REQUIRED ACTION: Copy every line of the records below without changing anything, keeping the same order and line breaks.
*** Opening DATASET RECORDS ***
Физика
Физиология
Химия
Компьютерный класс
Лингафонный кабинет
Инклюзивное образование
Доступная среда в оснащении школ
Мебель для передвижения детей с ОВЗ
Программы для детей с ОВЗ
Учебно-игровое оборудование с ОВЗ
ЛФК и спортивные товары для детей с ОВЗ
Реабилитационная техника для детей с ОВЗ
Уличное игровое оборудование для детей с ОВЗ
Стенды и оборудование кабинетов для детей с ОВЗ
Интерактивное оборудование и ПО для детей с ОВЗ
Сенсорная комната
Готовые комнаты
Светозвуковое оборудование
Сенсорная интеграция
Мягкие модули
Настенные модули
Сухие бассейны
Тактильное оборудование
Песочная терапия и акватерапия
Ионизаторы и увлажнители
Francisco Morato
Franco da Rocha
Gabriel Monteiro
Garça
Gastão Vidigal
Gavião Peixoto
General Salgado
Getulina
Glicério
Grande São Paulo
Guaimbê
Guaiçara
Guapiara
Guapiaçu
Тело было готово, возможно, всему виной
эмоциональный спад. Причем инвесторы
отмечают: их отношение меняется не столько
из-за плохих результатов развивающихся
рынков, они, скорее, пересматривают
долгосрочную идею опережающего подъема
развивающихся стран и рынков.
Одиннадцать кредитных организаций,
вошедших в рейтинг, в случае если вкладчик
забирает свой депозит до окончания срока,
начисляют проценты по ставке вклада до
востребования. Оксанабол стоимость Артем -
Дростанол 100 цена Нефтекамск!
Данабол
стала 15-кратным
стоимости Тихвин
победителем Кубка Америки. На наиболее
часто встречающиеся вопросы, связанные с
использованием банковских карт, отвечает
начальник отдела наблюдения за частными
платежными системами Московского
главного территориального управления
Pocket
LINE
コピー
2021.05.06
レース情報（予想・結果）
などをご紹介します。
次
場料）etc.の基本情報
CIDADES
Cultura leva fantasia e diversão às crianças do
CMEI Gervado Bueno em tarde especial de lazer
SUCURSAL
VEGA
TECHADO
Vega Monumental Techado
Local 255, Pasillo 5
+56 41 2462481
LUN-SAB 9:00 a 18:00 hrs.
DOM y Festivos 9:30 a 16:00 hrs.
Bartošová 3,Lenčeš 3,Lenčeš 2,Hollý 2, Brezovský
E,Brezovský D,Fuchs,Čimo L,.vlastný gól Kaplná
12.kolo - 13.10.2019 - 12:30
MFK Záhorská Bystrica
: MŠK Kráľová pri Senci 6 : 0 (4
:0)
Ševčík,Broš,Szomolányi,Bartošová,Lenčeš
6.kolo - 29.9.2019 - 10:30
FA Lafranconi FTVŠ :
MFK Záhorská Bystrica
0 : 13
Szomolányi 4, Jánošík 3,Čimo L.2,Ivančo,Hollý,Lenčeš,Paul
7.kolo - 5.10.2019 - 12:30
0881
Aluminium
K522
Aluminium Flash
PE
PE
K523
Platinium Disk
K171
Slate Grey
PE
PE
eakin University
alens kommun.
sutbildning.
*** Closing DATASET RECORDS ***
REPLY:
Физика
Физиология
Химия
Компьютерный класс
Лингафонный кабинет
Инклюзивное образование
Доступная среда в оснащении школ
Мебель для передвижения детей с ОВЗ
Программы для детей с ОВЗ
Учебно-игровое оборудование с ОВЗ
ЛФК и спортивные товары для детей с ОВЗ
Реабилитационная техника для детей с ОВЗ
Уличное игровое оборудование для детей с ОВЗ
Стенды и оборудование кабинетов для детей с ОВЗ
Интерактивное оборудование и ПО для детей с ОВЗ
Сенсорная комната
Готовые комнаты
Светозвуковое оборудование
Сенсорная интеграция
Мягкие модули
Настенные модули
Сухие бассейны
Тактильное оборудование
Песочная терапия и акватерапия
Ионизаторы и увлажнители
Francisco Morato
Franco da Rocha
Gabriel Monteiro
Garça
Gastão Vidigal
Gavião Peixoto
General Salgado
Getulina
Glicério
Grande São Paulo
Guaimbê
Guaiçara
Guapiara
Guapiaçu
Тело было готово, возможно, всему виной
эмоциональный спад. Причем инвесторы
отмечают: их отношение меняется не столько
из-за плохих результатов развивающихся
рынков, они, скорее, пересматривают
долгосрочную идею опережающего подъема
развивающихся стран и рынков.
Одиннадцать кредитных организаций,
вошедших в рейтинг, в случае если вкладчик
забирает свой депозит до окончания срока,
начисляют проценты по ставке вклада до
востребования. Оксанабол стоимость Артем -
Дростанол 100 цена Нефтекамск!
Данабол
стала 15-кратным
стоимости Тихвин
победителем Кубка Америки. На наиболее
часто встречающиеся вопросы, связанные с
использованием банковских карт, отвечает
начальник отдела наблюдения за частными
платежными системами Московского
главного территориального управления
Pocket
LINE
コピー
2021.05.06
レース情報（予想・結果）
などをご紹介します。
次
場料）etc.の基本情報
CIDADES
Cultura leva fantasia e diversão às crianças do
CMEI Gervado Bueno em tarde especial de lazer
SUCURSAL
VEGA
TECHADO
Vega Monumental Techado
Local 255, Pasillo 5
+56 41 2462481
LUN-SAB 9:00 a 18:00 hrs.
DOM y Festivos 9:30 a 16:00 hrs.
Bartošová 3,Lenčeš 3,Lenčeš 2,Hollý 2, Brezovský
E,Brezovský D,Fuchs,Čimo L,.vlastný gól Kaplná
12.kolo - 13.10.2019 - 12:30
MFK Záhorská Bystrica
: MŠK Kráľová pri Senci 6 : 0 (4
:0)
Ševčík,Broš,Szomolányi,Bartošová,Lenčeš
6.kolo - 29.9.2019 - 10:30
FA Lafranconi FTVŠ :
MFK Záhorská Bystrica
0 : 13
Szomolányi 4, Jánošík 3,Čimo L.2,Ivančo,Hollý,Lenčeš,Paul
7.kolo - 5.10.2019 - 12:30
0881
Aluminium
K522
Aluminium Flash
PE
PE
K523
Platinium Disk
K171
Slate Grey
PE
PE
eakin University
alens kommun.
sutbildning.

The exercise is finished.